Unable to reach the origin service on HTTP

My cloudflared host is able to reach my http endpoint when I test it with cURL. However when I try to access the public URL brein.munibshah.com I get following error

“Unable to reach the origin service. The service may be down or it may not be responding to traffic from cloudflared”

My config file has the following settings:


  • hostname: brein.munibshah.com
  • service: http_status:404
    enabled: true

I ran a packet capture on my cloudflared host and I can see full TCP handshake between the agent and the server. Not sure if I am missing something basic.

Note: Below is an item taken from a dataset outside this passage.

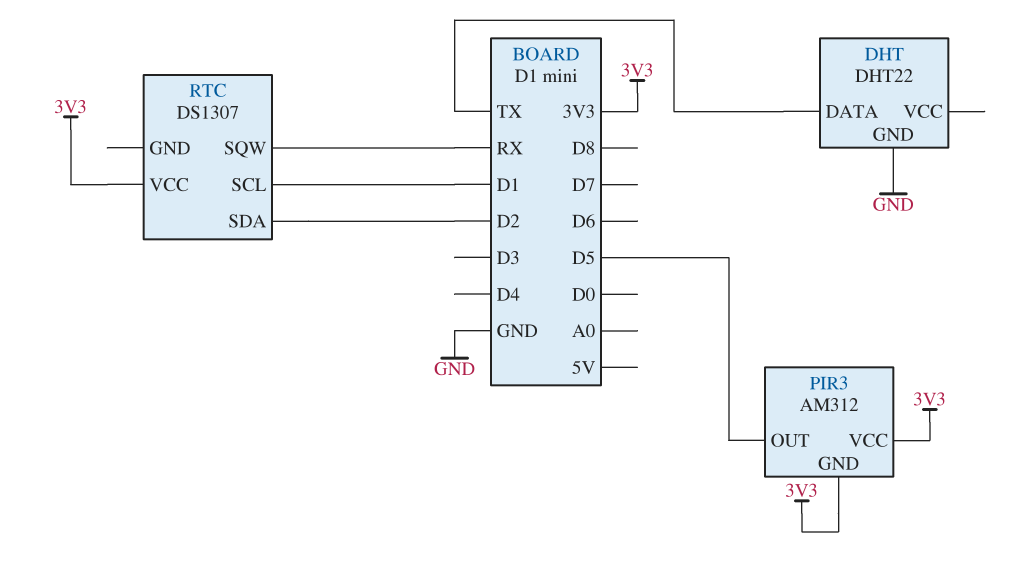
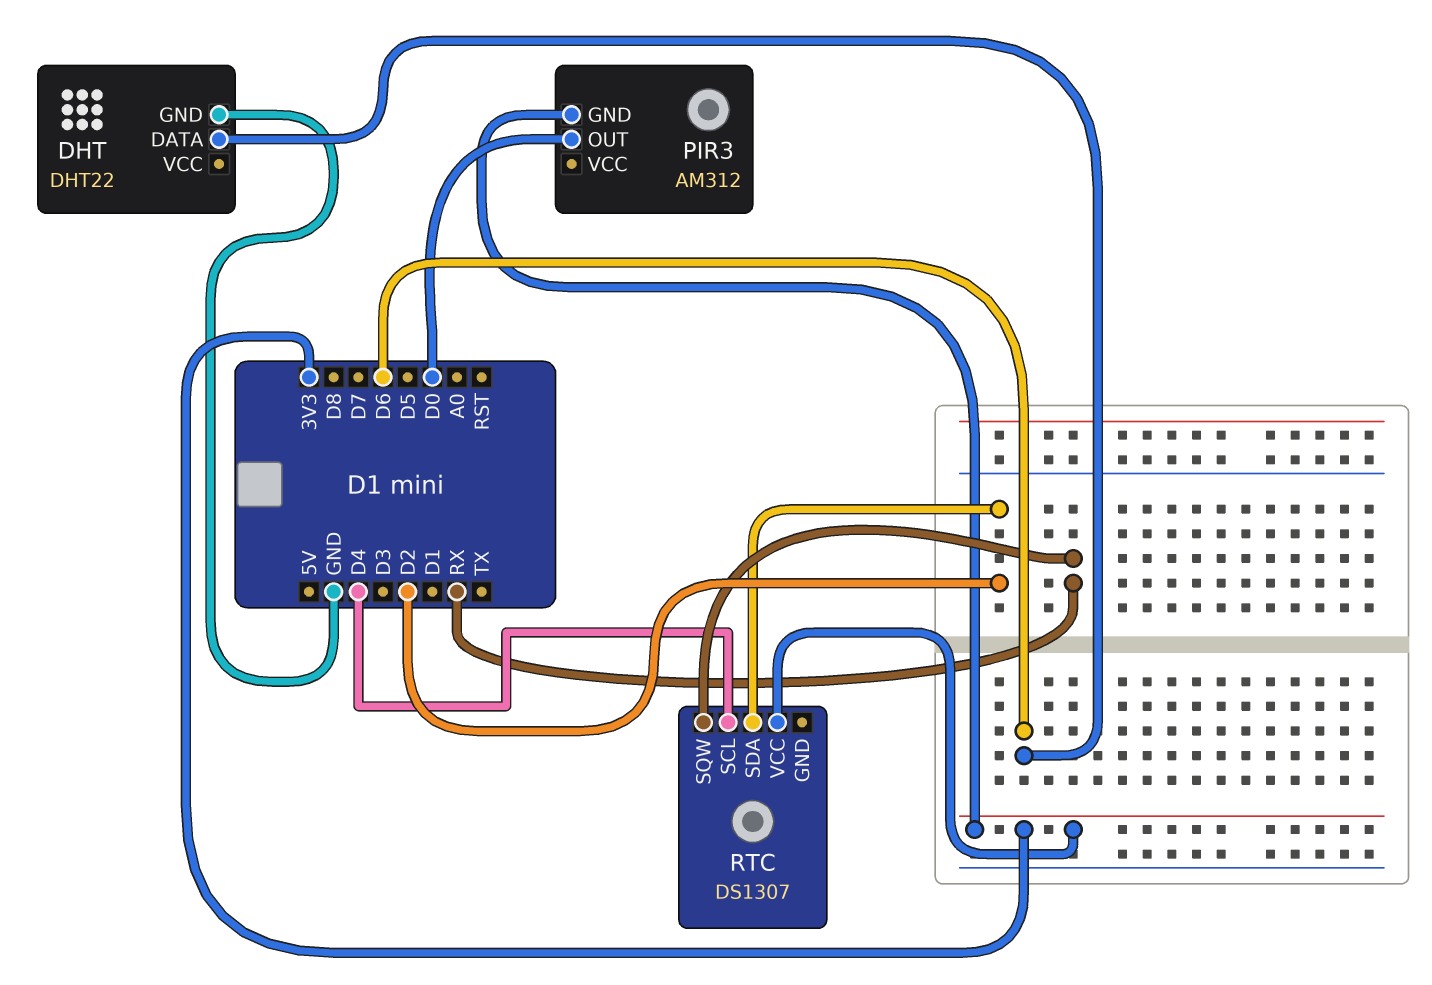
DHT pin DATA: TX -> D6
PIR3 pin OUT: D5 -> D0
PIR3 pin VCC: 3V3 -> none
RTC pin SCL: D1 -> D4

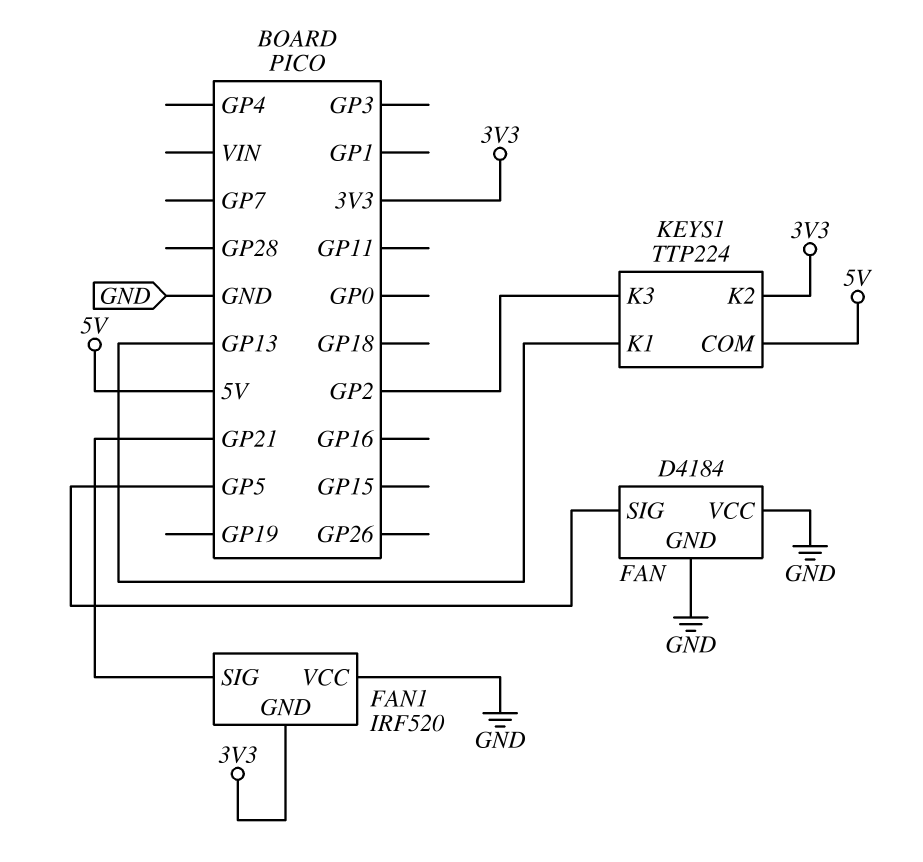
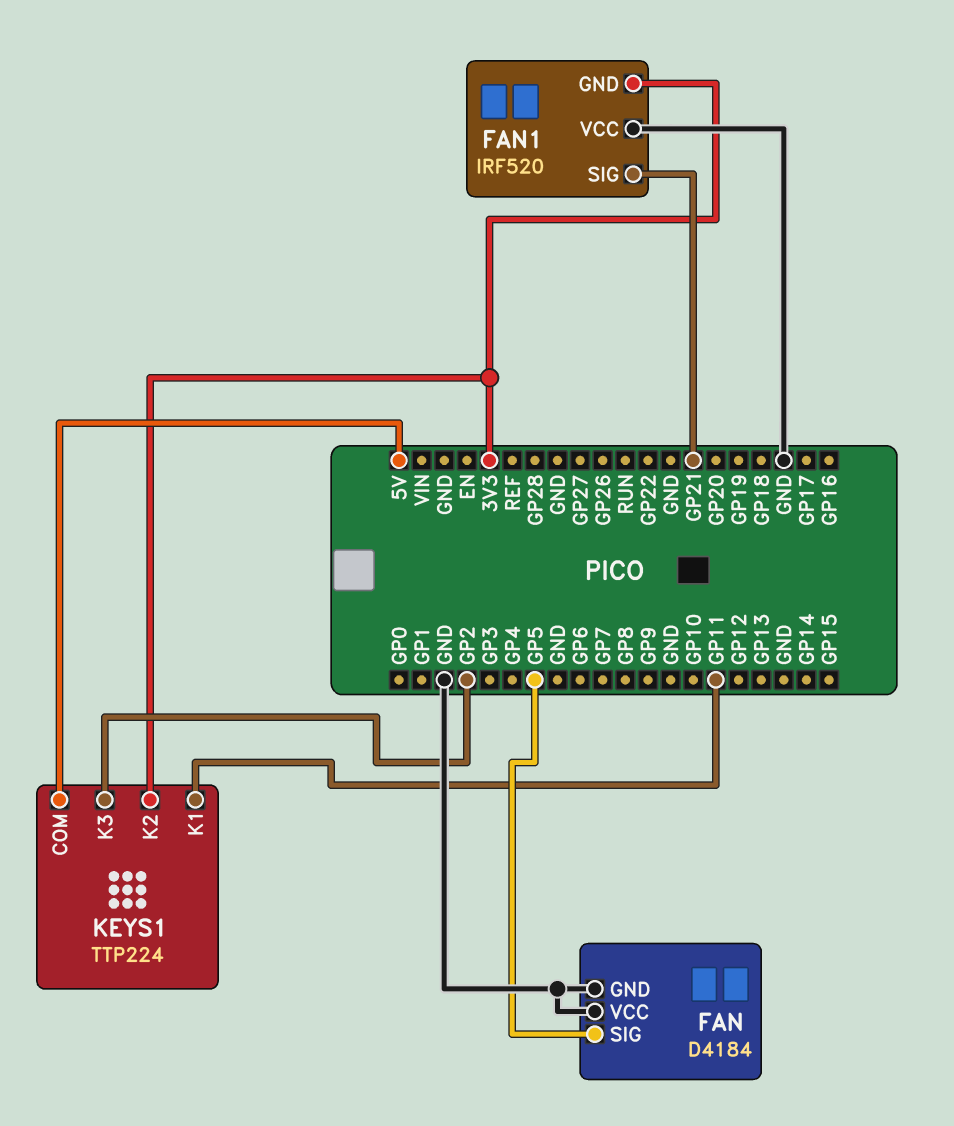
KEYS1 pin K1: GP13 -> GP11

What do the cloudflared logs report?

One other thing you can check is replicate the request cloudflared is making. From the same server where cloudflared is running, run something like:

curl http://brein.munibshah.com --connect-to:: --verbose

What do you see there? If it succeeds, check the cloudflared logs as @Cyb3r-Jak3 mentions for further information.

curl reports this:

Cloudflared logs:

I notice your origin returns a 200 if you use cURL to the public hostname:

  ~ curl https://brein.munibshah.com/ -svo /dev/null 2>&1 | grep "< HTTP"
< HTTP/2 200

But if you copy a request from the browser (e.g. Chrome), your origin is failing, causing us to return the 502:

➜  ~ curl 'https://brein.munibshah.com/' \
  -H 'authority: brein.munibshah.com' \
  -H 'accept: text/html,application/xhtml+xml,application/xml;q=0.9,image/avif,image/webp,image/apng,*/*;q=0.8,application/signed-exchange;v=b3;q=0.9' \
  -H 'accept-language: en-GB,en;q=0.9' \
  -H 'sec-ch-ua: "Google Chrome";v="107", "Chromium";v="107", "Not=A?Brand";v="24"' \
  -H 'sec-ch-ua-mobile: ?0' \
  -H 'sec-ch-ua-platform: "macOS"' \
  -H 'sec-fetch-dest: document' \
  -H 'sec-fetch-mode: navigate' \
  -H 'sec-fetch-site: none' \
  -H 'sec-fetch-user: ?1' \
  -H 'upgrade-insecure-requests: 1' \
  -H 'user-agent: Mozilla/5.0 (Macintosh; Intel Mac OS X 10_15_7) AppleWebKit/537.36 (KHTML, like Gecko) Chrome/ Safari/537.36' \
  --compressed -svo /dev/null 2>&1 | grep "< HTTP"
< HTTP/2 502

Thus, I think your origin isn’t handling requests correctly when headers like a normal browser sets are sent to it. The best thing to do here would be to check your origin server’s logs and configuration to understand why it is failing on these types of requests.

1 Like

Thank you Simon, the origin server is a Hikvision DVR. It works on the browser when I try to access it on the local network using an IP address. So I am not sure if it is a header or property which cloudflared adds that the origin server does not like

Got it - so you’d need to speak to the company who maintain this server to understand what specifically they do not like about the HTTP request.